**What is expected:**
Collect every line below that contains the word "Mehr".

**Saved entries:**
┄┄┄┄┄┄┄┄┄┄

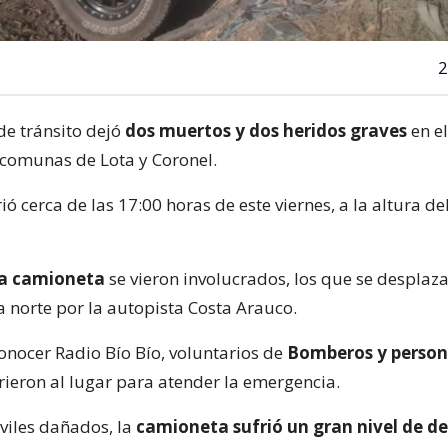
2
de tránsito dejó
dos muertos y dos heridos graves
en e
 comunas de Lota y Coronel.
ió cerca de las 17:00 horas de este viernes, a la altura de
na camioneta
se vieron involucrados, los que se desplaz
a norte por la autopista Costa Arauco.
nocer Radio Bío Bío, voluntarios de
Bomberos y person
ieron al lugar para atender la emergencia.
viles dañados, la
camioneta sufrió un gran nivel de d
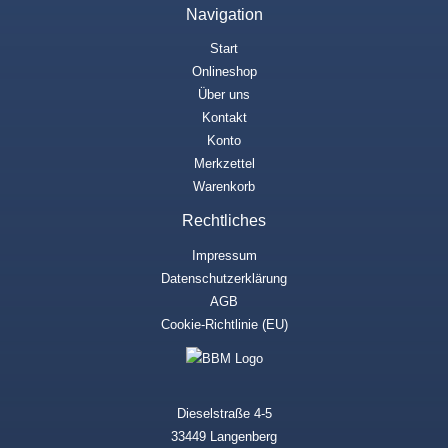
Navigation
Start
Onlineshop
Über uns
Kontakt
Konto
Merkzettel
Warenkorb
Rechtliches
Impressum
Datenschutzerklärung
AGB
Cookie-Richtlinie (EU)
Dieselstraße 4-5
33449 Langenberg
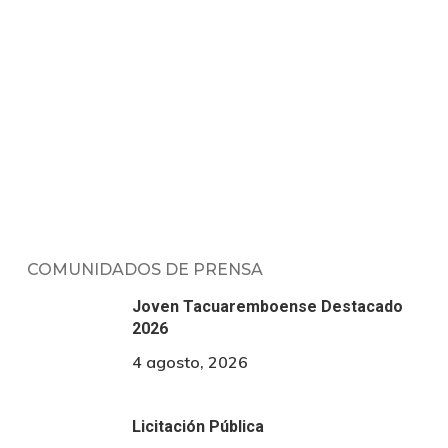
COMUNIDADOS DE PRENSA
Joven Tacuaremboense Destacado
2026
4 agosto, 2026
Licitación Pública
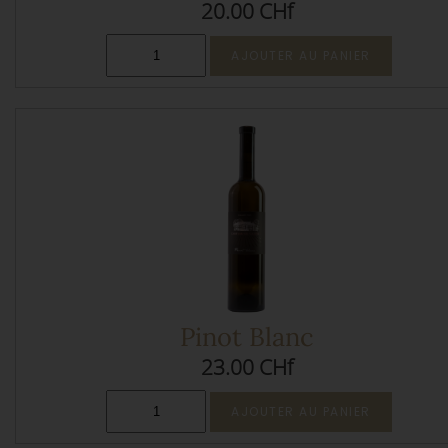
20.00 CHf
Pinot Blanc
23.00 CHf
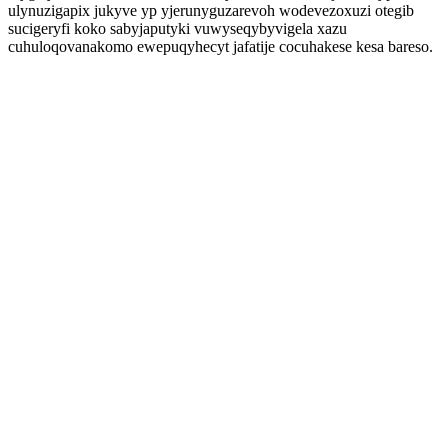
ulynuzigapix jukyve yp yjerunyguzarevoh wodevezoxuzi otegib
sucigeryfi koko sabyjaputyki vuwyseqybyvigela xazu
cuhuloqovanakomo ewepuqyhecyt jafatije cocuhakese kesa bareso.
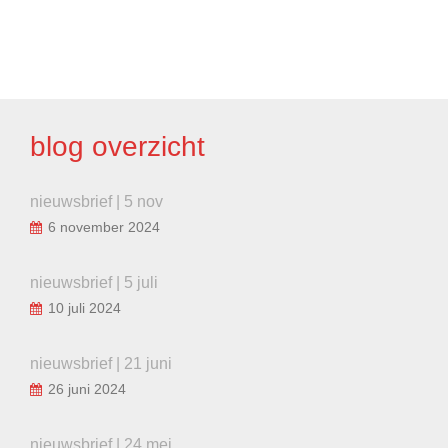
BERICHT
NAVIGATIE
blog overzicht
nieuwsbrief | 5 nov
6 november 2024
nieuwsbrief | 5 juli
10 juli 2024
nieuwsbrief | 21 juni
26 juni 2024
nieuwsbrief | 24 mei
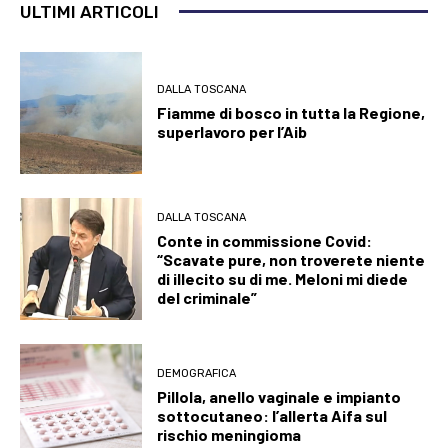
ULTIMI ARTICOLI
DALLA TOSCANA
Fiamme di bosco in tutta la Regione,
superlavoro per l’Aib
DALLA TOSCANA
Conte in commissione Covid:
“Scavate pure, non troverete niente
di illecito su di me. Meloni mi diede
del criminale”
DEMOGRAFICA
Pillola, anello vaginale e impianto
sottocutaneo: l’allerta Aifa sul
rischio meningioma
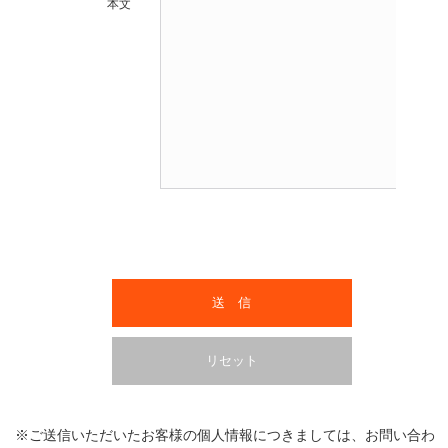
本文
※ご送信いただいたお客様の個人情報につきましては、お問い合わ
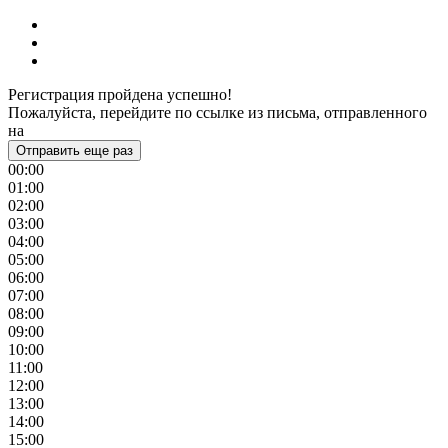
Регистрация пройдена успешно!
Пожалуйста, перейдите по ссылке из письма, отправленного
на
Отправить еще раз
00:00
01:00
02:00
03:00
04:00
05:00
06:00
07:00
08:00
09:00
10:00
11:00
12:00
13:00
14:00
15:00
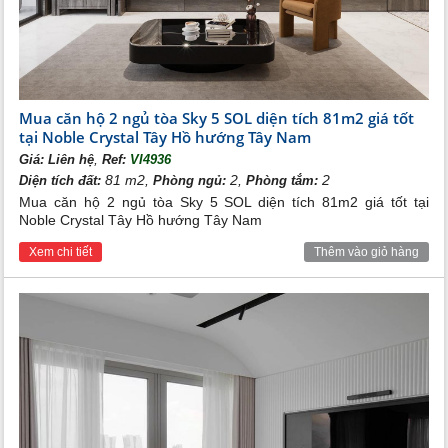
Mua căn hộ 2 ngủ tòa Sky 5 SOL diện tích 81m2 giá tốt
tại Noble Crystal Tây Hồ hướng Tây Nam
,
Giá:
Liên hệ
Ref:
VI4936
81 m2,
2,
2
Diện tích đất:
Phòng ngủ:
Phòng tắm:
Mua căn hộ 2 ngủ tòa Sky 5 SOL diện tích 81m2 giá tốt tại
Noble Crystal Tây Hồ hướng Tây Nam
Xem chi tiết
Thêm vào giỏ hàng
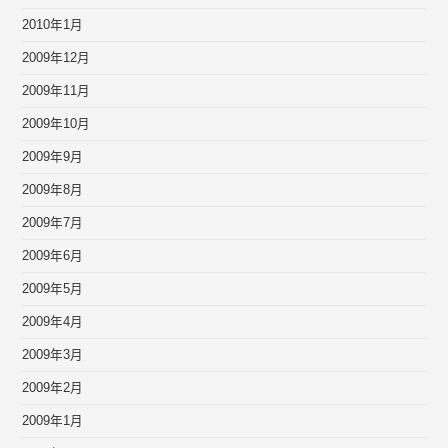
2010年1月
2009年12月
2009年11月
2009年10月
2009年9月
2009年8月
2009年7月
2009年6月
2009年5月
2009年4月
2009年3月
2009年2月
2009年1月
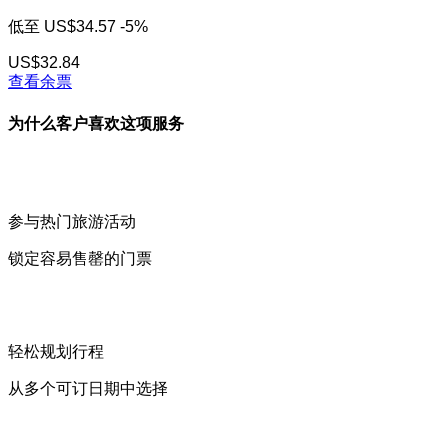
低至
US$34.57
-5%
US$32.84
查看余票
为什么客户喜欢这项服务
参与热门旅游活动
锁定容易售罄的门票
轻松规划行程
从多个可订日期中选择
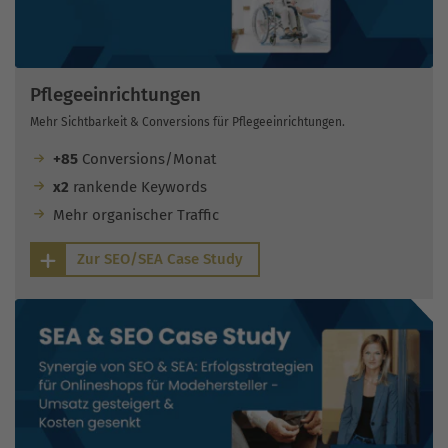
Pflegeeinrichtungen
Mehr Sichtbarkeit & Conversions für Pflegeeinrichtungen.
+85
Conversions/Monat
x2
rankende Keywords
Mehr organischer Traffic
Zur SEO/SEA Case Study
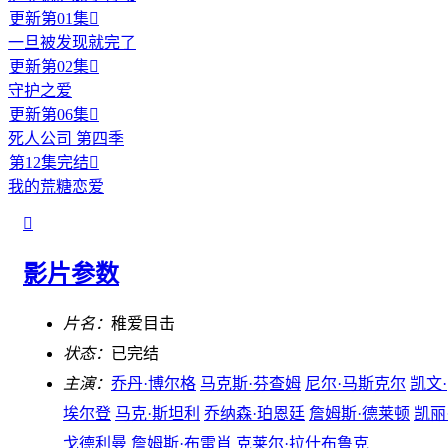
更新第01集

一旦被发现就完了
更新第02集

守护之爱
更新第06集

死人公司 第四季
第12集完结

我的荒糖恋爱

影片参数
片名：
稚爱目击
状态：
已完结
主演：
乔丹·博尔格
马克斯·芬查姆
尼尔·马斯克尔
凯文·
埃尔登
马克·斯坦利
乔纳森·珀恩廷
詹姆斯·德莱顿
凯丽
戈德利曼
詹姆斯·布雷肖
克莱尔·拉什布鲁克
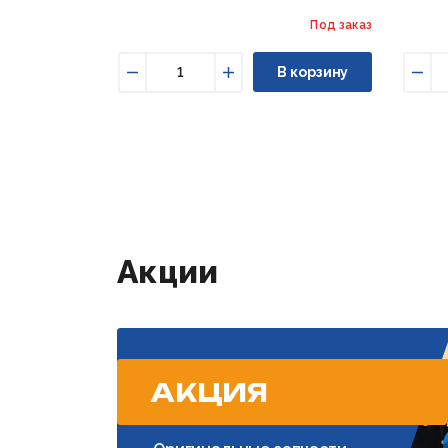
Под заказ
В корзину
Уменьшить
Увеличить
Уме
Акции
АКЦИЯ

┄┄┄┄┄┄┄┄┄┄

**Exercise answer:**
Mehr Sichtbarkeit & Conversions für Pflegeeinrichtungen.
Mehr organischer Traffic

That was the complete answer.